Review – Genies (5E)22 September, 2016
Genies for Fifth Edition is not, as one might expect from the title, a book of genie-type creatures (though it does include four genies of legend) but rather primarily a book about genies and their magic. If you are thinking of including genies in your D&D Fifth edition game, this product, though short, will give you useful ideas and tools to build from.
Genies for Fifth Edition is for D&D 5e by Colin McLaughlin and published by Tribality Publishing is about genies and their magic. The layout is clear with thematic color photographs for illustrations.
It begins with a brief look at how genies perceive the world and the four elemental courts they are organized into, and what they want. It is short but evocative and provides the framework for the rest of the book.
Next are four genies of legend, each one a powerful exemplar of its element and has their own lair, briefly described, complete with lair actions. These are tough (CR 16) beings so not everyday encounters but good to have access to in a world with genies about.
Next there are new spells: one aligned with each element for Cantrip (Zero), First and Fourth Level spells. The First level spells are an interesting design as each enhance the cantrip of the same elemental type. While the fourth level spells let you call upon the power of the genie-kind, granting you a spark of their power including protection from their element.

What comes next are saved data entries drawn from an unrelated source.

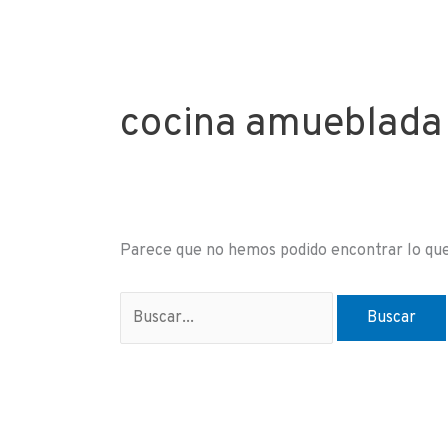
Ir
Buscar
al
por:
Nuestro método
El 
contenido
cocina amueblada
Parece que no hemos podido encontrar lo que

Eleven new magic items (the “Genie’s Horde”) round out the product with a good mix of weapons, defenses and utility items including a cursed hat and a carpet that functions as a trap. A nice selection even if a few are quite specialized, a common trait among D&D magic items though.
A good selection of genie-based magic and idea here, that being said, it really seems like this book should have had a genie-based subclass or two to really have a character type who was integrated into the lore presented here.
Disclosure: As a featured reviewer for RPGNow/DriveThroughRPG, I received my copy of this product for free from the publisher for the purpose of this review.